DIVERGENCES DES REGIMES DE LA LIBERTE DE CIRCUALTION DES PERSONNES ENTRE LES DEUX ORGANISATIONS

DU PRINICPE VISE

DES PERSONNES

L'analyse institutionnelle de la CEMAC et de l'UEMOA permet en définitive de constater la rémanence d'un indice propre au régionalisme africain : l'absence d'un transfert significatif de compétences des Etats aux communautés, avec son corollaire de protectionnisme et de « repli identitaire ». Ce qui aboutit à l'adoption d'un train de mesures préventives.

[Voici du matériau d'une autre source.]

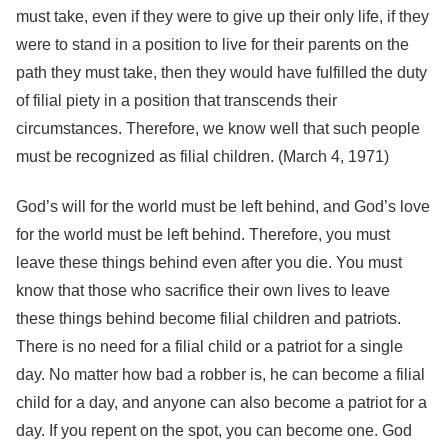
must take, even if they were to give up their only life, if they
were to stand in a position to live for their parents on the
path they must take, then they would have fulfilled the duty
of filial piety in a position that transcends their
circumstances. Therefore, we know well that such people
must be recognized as filial children. (March 4, 1971)
God’s will for the world must be left behind, and God’s love
for the world must be left behind. Therefore, you must
leave these things behind even after you die. You must
know that those who sacrifice their own lives to leave
these things behind become filial children and patriots.
There is no need for a filial child or a patriot for a single
day. No matter how bad a robber is, he can become a filial
child for a day, and anyone can also become a patriot for a
day. If you repent on the spot, you can become one. God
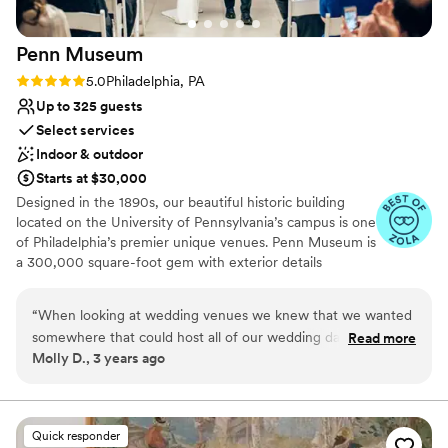
Penn
Museum
Rating: 5.0 (4 reviews)
5.0
Philadelphia, PA
Up to 325 guests
Select services
Indoor & outdoor
Starts at $30,000
Designed in the 1890s, our beautiful historic building
located on the University of Pennsylvania’s campus is one
of Philadelphia’s premier unique venues. Penn Museum is
a 300,000 square-foot gem with exterior details
including glass mosaics by the Tiffany Glass Company,
sculptures by Alexander Stirling Calder, and marble
“
When looking at wedding venues we knew that we wanted
medallions by John Ross of New York City. Stunning
somewhere that could host all of our wedding day events -
Read more
event space and priceless collections make the Penn
Molly D., 3 years ago
ceremony, cocktail hour, and reception. But we also wanted
Museum an unparalleled event experience! The Penn
a venue that would wow our guests. The Penn Museum was
Museum is the only venue where you can dine and
dance among the artifacts. The indoor event spaces are
the first place we looked and all other venues fell short of its
just as spectacular as the gardens and afford you so
beauty and the energy, professionalism, and enthusiasm of
Quick responder
many options for your wedding day. The Museum hosts
event staff. Our coordinator, Allison, was helpful throughout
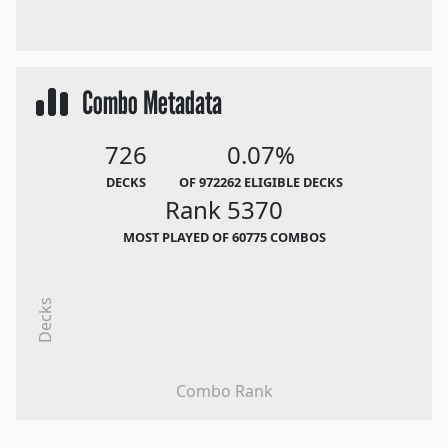
Combo Metadata
726
0.07%
DECKS
OF 972262 ELIGIBLE DECKS
Rank 5370
MOST PLAYED OF 60775 COMBOS
Decks
Combo Rank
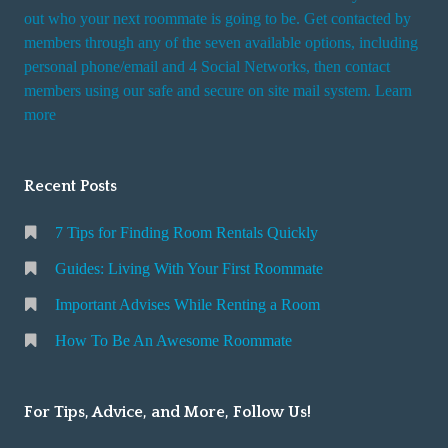
t
out who your next roommate is going to be. Get contacted by
i
members through any of the seven available options, including
n
personal phone/email and 4 Social Networks, then contact
members using our safe and secure on site mail system. Learn
g
more
a
R
o
Recent Posts
o
m
7 Tips for Finding Room Rentals Quickly
Guides: Living With Your First Roommate
Important Advises While Renting a Room
How To Be An Awesome Roommate
For Tips, Advice, and More, Follow Us!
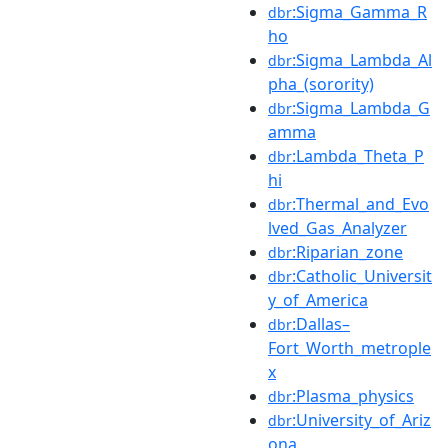
:Sigma_Gamma_R
dbr
ho
:Sigma_Lambda_Al
dbr
pha_(sorority)
:Sigma_Lambda_G
dbr
amma
:Lambda_Theta_P
dbr
hi
:Thermal_and_Evo
dbr
lved_Gas_Analyzer
:Riparian_zone
dbr
:Catholic_Universit
dbr
y_of_America
:Dallas–
dbr
Fort_Worth_metrople
x
:Plasma_physics
dbr
:University_of_Ariz
dbr
ona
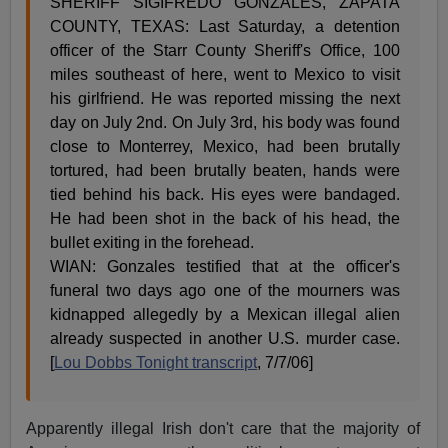
SHERIFF SIGIFREDO GONZALES, ZAPATA
COUNTY, TEXAS: Last Saturday, a detention
officer of the Starr County Sheriff's Office, 100
miles southeast of here, went to Mexico to visit
his girlfriend. He was reported missing the next
day on July 2nd. On July 3rd, his body was found
close to Monterrey, Mexico, had been brutally
tortured, had been brutally beaten, hands were
tied behind his back. His eyes were bandaged.
He had been shot in the back of his head, the
bullet exiting in the forehead.
WIAN: Gonzales testified that at the officer's
funeral two days ago one of the mourners was
kidnapped allegedly by a Mexican illegal alien
already suspected in another U.S. murder case.
[
Lou Dobbs Tonight transcript
, 7/7/06]
Apparently illegal Irish don't care that the majority of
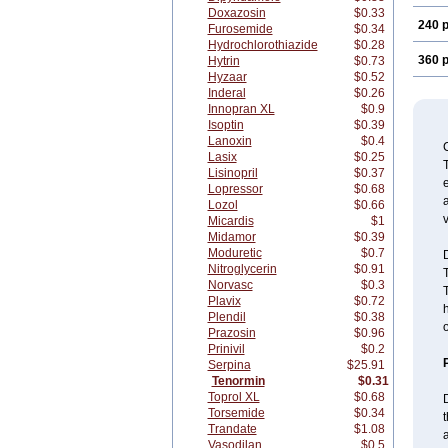
Doxazosin
$0.33
240 p
Furosemide
$0.34
Hydrochlorothiazide
$0.28
360 p
Hytrin
$0.73
Hyzaar
$0.52
Inderal
$0.26
Innopran XL
$0.9
Isoptin
$0.39
Lanoxin
$0.4
Lasix
$0.25
T
Lisinopril
$0.37
e
Lopressor
$0.68
a
Lozol
$0.66
v
Micardis
$1
Midamor
$0.39
Moduretic
$0.7
Nitroglycerin
$0.91
Norvasc
$0.3
T
Plavix
$0.72
h
Plendil
$0.38
Prazosin
$0.96
Prinivil
$0.2
Serpina
$25.91
Tenormin
$0.31
Toprol XL
$0.68
D
Torsemide
$0.34
t
Trandate
$1.08
a
Vasodilan
$0.5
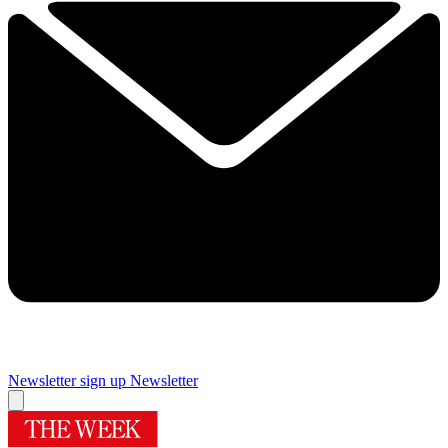
Newsletter sign up
Newsletter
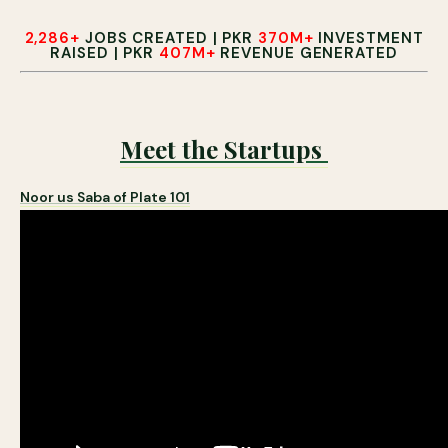
2,286
+
JOBS CREATED |
PKR
370
M+
INVESTMENT
RAISED |
PKR
407
M+
REVENUE GENERATED
Meet the Startups
Noor us Saba of Plate 101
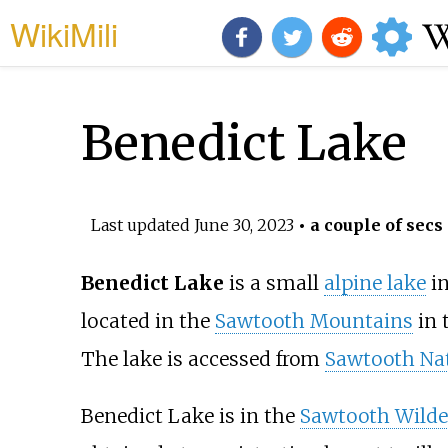
WikiMili
Benedict Lake
Last updated
June 30, 2023
• a couple of secs
Benedict Lake
is a small
alpine lake
i
located in the
Sawtooth Mountains
in 
The lake is accessed from
Sawtooth Nat
Benedict Lake is in the
Sawtooth Wilde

Par ailleurs, contrairement à l'Afrique de l'Ouest où l'intégration régionale avance à grands pas, notamment sur les plans économique et de la libre circulation des personnes et des biens, l'Afrique Centrale a manqué le départ du « train de l'intégration96(*) ».

Apparaissent ici et là des limites, des contradictions, bref des restrictions conventionnelles qui marquent les entraves et exceptions à la mise en oeuvre du principe (section 1), lesquelles sont démonstratives d'un régime de libre circulation des personnes à double vitesse. Par voie de conséquence, il est plus que nécessaire que soient envisagées de nouvelles perspectives (section 2).

Section 1 : Exception et entraves à la mise en oeuvre du principe visé

L'UEMOA et la CEMAC constituent à ce jour des ensembles sous-régionaux considérablement intégrés dans le continent. Pour compléter leur union monétaire, instituée par un traité qui sert de base aux mécanismes de coopération de la zone franc, les pays de l'Afrique de l'Ouest de l'Afrique Centrale ont décidé de créer des unions économiques, destinées à instaurer de véritables marchés régionaux intégrés dont l'un des fondements est la mobilité des facteurs de production. Ces ambitions sont évanescentes, cependant, pour des raisons diverses qui se cristallisent autour de la prégnance de l'inter-étatisme.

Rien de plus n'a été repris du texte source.